=== Recorded data ===
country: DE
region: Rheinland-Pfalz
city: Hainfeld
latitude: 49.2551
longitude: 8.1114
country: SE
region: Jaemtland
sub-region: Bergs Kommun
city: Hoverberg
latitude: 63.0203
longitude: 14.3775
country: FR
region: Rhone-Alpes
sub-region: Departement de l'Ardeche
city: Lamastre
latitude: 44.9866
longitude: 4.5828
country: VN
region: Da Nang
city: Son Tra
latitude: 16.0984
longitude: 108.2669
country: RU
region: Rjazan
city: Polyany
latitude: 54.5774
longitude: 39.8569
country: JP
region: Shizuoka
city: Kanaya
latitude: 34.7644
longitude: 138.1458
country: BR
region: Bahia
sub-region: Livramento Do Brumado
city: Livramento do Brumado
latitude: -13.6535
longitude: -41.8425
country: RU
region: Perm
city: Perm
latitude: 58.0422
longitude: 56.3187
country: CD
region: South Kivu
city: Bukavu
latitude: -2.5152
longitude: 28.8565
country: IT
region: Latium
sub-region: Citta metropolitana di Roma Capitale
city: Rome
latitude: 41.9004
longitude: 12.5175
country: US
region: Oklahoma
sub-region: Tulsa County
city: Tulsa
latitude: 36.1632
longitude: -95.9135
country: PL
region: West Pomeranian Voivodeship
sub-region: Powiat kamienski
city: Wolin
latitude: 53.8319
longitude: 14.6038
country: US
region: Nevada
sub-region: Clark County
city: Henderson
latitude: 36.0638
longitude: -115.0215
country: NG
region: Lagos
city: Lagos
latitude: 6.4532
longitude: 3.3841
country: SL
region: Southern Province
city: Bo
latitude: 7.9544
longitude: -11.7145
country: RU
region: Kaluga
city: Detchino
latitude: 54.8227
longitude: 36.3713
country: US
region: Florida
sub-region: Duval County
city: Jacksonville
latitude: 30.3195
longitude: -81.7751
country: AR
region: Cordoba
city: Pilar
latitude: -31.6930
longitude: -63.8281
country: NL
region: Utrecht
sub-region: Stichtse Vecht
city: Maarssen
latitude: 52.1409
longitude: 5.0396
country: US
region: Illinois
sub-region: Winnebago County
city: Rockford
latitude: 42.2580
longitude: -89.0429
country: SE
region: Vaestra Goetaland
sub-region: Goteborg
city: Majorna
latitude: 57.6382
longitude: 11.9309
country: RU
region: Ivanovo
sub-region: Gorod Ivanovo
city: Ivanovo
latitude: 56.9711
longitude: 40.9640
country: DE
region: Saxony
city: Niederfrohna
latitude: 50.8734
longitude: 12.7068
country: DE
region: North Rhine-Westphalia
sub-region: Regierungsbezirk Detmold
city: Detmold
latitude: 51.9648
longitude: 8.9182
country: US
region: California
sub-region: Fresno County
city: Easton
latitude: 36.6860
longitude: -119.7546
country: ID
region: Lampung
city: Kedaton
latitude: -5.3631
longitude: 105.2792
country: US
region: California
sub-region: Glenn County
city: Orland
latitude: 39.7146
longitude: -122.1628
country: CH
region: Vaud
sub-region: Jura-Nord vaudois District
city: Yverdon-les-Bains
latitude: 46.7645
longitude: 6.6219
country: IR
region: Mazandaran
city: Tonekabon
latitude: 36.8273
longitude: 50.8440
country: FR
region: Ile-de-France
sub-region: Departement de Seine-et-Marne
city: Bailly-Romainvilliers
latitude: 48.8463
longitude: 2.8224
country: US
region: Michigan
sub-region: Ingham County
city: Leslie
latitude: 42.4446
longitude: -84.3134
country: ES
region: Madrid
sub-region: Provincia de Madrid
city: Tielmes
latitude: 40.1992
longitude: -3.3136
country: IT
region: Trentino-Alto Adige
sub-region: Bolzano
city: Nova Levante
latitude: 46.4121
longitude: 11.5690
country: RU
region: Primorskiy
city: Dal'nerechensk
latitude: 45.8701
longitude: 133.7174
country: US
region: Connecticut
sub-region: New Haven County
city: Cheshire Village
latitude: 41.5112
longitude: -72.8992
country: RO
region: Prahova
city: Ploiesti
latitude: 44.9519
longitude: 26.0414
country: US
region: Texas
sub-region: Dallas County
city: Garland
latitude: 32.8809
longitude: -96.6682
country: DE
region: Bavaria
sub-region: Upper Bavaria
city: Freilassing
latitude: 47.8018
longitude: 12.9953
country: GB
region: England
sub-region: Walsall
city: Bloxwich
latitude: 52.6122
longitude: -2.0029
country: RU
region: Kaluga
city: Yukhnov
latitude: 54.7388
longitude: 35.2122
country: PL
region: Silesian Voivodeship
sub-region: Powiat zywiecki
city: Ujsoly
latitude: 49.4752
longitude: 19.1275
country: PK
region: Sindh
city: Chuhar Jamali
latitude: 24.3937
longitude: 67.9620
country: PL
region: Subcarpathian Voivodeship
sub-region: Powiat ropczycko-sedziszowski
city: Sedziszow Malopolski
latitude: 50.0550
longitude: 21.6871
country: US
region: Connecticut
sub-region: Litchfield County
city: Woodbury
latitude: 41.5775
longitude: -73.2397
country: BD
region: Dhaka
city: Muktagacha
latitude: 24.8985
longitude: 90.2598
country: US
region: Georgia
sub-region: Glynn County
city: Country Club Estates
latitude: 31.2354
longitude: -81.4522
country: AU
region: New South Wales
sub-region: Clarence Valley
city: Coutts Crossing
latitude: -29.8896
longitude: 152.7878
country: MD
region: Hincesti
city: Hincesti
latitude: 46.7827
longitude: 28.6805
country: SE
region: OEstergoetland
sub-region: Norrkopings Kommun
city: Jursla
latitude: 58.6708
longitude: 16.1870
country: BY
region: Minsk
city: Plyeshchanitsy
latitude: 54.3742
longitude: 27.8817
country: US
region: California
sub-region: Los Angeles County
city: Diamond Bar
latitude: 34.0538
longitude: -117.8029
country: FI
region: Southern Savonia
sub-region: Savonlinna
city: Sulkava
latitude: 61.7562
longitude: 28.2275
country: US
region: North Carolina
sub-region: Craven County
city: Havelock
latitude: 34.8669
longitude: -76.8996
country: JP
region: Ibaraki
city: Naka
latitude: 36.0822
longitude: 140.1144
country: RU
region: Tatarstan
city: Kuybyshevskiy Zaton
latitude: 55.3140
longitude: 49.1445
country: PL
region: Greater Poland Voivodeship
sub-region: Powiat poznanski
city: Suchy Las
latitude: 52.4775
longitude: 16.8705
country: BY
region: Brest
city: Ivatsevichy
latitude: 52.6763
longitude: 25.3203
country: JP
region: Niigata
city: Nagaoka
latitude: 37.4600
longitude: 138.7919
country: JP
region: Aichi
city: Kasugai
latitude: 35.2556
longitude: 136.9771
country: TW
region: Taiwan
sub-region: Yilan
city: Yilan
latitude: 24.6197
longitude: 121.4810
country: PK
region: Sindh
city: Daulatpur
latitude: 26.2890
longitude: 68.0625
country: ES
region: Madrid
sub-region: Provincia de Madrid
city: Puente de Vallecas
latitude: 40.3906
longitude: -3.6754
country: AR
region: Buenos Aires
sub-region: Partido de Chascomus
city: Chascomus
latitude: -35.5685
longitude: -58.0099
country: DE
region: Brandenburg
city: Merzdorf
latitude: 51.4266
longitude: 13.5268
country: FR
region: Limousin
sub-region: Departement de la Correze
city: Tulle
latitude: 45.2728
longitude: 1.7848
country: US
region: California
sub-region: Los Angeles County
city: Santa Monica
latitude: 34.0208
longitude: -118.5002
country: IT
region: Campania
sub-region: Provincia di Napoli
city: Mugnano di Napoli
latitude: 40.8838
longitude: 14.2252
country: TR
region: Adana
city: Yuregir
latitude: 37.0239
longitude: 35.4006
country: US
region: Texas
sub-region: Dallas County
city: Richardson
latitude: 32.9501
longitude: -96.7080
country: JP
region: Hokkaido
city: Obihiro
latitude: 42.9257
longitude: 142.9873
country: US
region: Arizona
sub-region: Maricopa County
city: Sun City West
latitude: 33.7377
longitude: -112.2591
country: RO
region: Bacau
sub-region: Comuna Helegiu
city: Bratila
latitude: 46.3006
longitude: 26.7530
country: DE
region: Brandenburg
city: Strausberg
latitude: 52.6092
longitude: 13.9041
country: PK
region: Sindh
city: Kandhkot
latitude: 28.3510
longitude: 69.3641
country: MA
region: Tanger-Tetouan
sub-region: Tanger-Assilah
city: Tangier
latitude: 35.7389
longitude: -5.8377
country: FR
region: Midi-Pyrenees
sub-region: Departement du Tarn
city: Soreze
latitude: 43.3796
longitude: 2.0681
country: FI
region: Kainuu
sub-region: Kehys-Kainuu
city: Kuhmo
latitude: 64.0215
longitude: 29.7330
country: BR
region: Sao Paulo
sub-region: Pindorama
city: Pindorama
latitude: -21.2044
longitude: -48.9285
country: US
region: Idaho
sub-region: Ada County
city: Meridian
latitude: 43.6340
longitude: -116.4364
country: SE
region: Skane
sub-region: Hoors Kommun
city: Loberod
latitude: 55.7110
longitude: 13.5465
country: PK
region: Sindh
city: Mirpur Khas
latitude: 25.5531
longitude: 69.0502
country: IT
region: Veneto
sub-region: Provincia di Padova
===
Copy out the lines of the items above, starting at the line containing "latitude: 54.3742" and ending at the line containing "city: Chascomus", including both.

latitude: 54.3742
longitude: 27.8817
country: US
region: California
sub-region: Los Angeles County
city: Diamond Bar
latitude: 34.0538
longitude: -117.8029
country: FI
region: Southern Savonia
sub-region: Savonlinna
city: Sulkava
latitude: 61.7562
longitude: 28.2275
country: US
region: North Carolina
sub-region: Craven County
city: Havelock
latitude: 34.8669
longitude: -76.8996
country: JP
region: Ibaraki
city: Naka
latitude: 36.0822
longitude: 140.1144
country: RU
region: Tatarstan
city: Kuybyshevskiy Zaton
latitude: 55.3140
longitude: 49.1445
country: PL
region: Greater Poland Voivodeship
sub-region: Powiat poznanski
city: Suchy Las
latitude: 52.4775
longitude: 16.8705
country: BY
region: Brest
city: Ivatsevichy
latitude: 52.6763
longitude: 25.3203
country: JP
region: Niigata
city: Nagaoka
latitude: 37.4600
longitude: 138.7919
country: JP
region: Aichi
city: Kasugai
latitude: 35.2556
longitude: 136.9771
country: TW
region: Taiwan
sub-region: Yilan
city: Yilan
latitude: 24.6197
longitude: 121.4810
country: PK
region: Sindh
city: Daulatpur
latitude: 26.2890
longitude: 68.0625
country: ES
region: Madrid
sub-region: Provincia de Madrid
city: Puente de Vallecas
latitude: 40.3906
longitude: -3.6754
country: AR
region: Buenos Aires
sub-region: Partido de Chascomus
city: Chascomus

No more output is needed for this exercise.